Create a Bounding Box from a Segmentation Mask in Python
If you have a segmentation mask and want to convert it to a bounding box using Python, this tutorial should help. This tutorial assumes your segmentation mask is an image with black pixels as background and some shade of gray or white as foreground.

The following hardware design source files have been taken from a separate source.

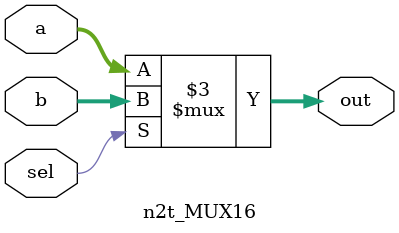
<source format=v>
module n2t_MUX16(
    input [15:0] a, 
    input [15:0] b, 
    input sel, 
    output reg [15:0] out
    );
    always @ (*)
    begin
        if (sel)
            out = b;
        else
            out = a;
    end
endmodule
</source>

For example, (while not required to use this tutorial) if you are taking our course on 3D Rendered Datasets in Blender for Beginners — Immersive Limit, you may want to create segmentations using this method: Image Segmentation with Blender 2.83 - YouTube. Then you can use the code below to create bounding boxes. You may also find this tutorial helpful to understand RLE encoding: Run Length Encoding - YouTube
A bounding box is a rectangular box that completely encloses an object in an image. We will use OpenCV to open the image and then Numpy to efficiently calculate the bounding box. The advantage of Numpy is the speed of calculation. While it is possible to do this by reading pixels individually, Python is far slower than the underlying C code Numpy uses.
import numpy as np
import cv2
############
# Insert your code here to create/fetch your segmentation image
# My code was set up in Blender to output a segmentation png like this:
# seg_path = output_path / 'Segmentation_1.png'
############
# Read in the image with OpenCV
im = cv2.imread(str(seg_path), 0)
# Segmentation color value (in Blender this is likely your pass index)
seg_value = 1
if im is not None:
np_seg = np.array(im)
segmentation = np.where(np_seg == seg_value)
# Bounding Box
bbox = 0, 0, 0, 0
if len(segmentation) != 0 and len(segmentation[1]) != 0 and len(segmentation[0]) != 0:
x_min = int(np.min(segmentation[1]))
x_max = int(np.max(segmentation[1]))
y_min = int(np.min(segmentation[0]))
y_max = int(np.max(segmentation[0]))
bbox = x_min, x_max, y_min, y_max
#########
# Do what you need to do with the bbox, for example add it to your annotation file
#########
else:
# Handle error case where segmentation image cannot be read or is empty
print("Error: Segmentation image could not be read or is empty.")
License
All code on this page is licensed under the MIT License
MIT License Copyright (c) 2023 Immersive Limit LLC Permission is hereby granted, free of charge, to any person obtaining a copy of this software and associated documentation files (the "Software"), to deal in the Software without restriction, including without limitation the rights to use, copy, modify, merge, publish, distribute, sublicense, and/or sell copies of the Software, and to permit persons to whom the Software is furnished to do so, subject to the following conditions: The above copyright notice and this permission notice shall be included in all copies or substantial portions of the Software. THE SOFTWARE IS PROVIDED "AS IS", WITHOUT WARRANTY OF ANY KIND, EXPRESS OR IMPLIED, INCLUDING BUT NOT LIMITED TO THE WARRANTIES OF MERCHANTABILITY, FITNESS FOR A PARTICULAR PURPOSE AND NONINFRINGEMENT. IN NO EVENT SHALL THE AUTHORS OR COPYRIGHT HOLDERS BE LIABLE FOR ANY CLAIM, DAMAGES OR OTHER LIABILITY, WHETHER IN AN ACTION OF CONTRACT, TORT OR OTHERWISE, ARISING FROM, OUT OF OR IN CONNECTION WITH THE SOFTWARE OR THE USE OR OTHER DEALINGS IN THE SOFTWARE.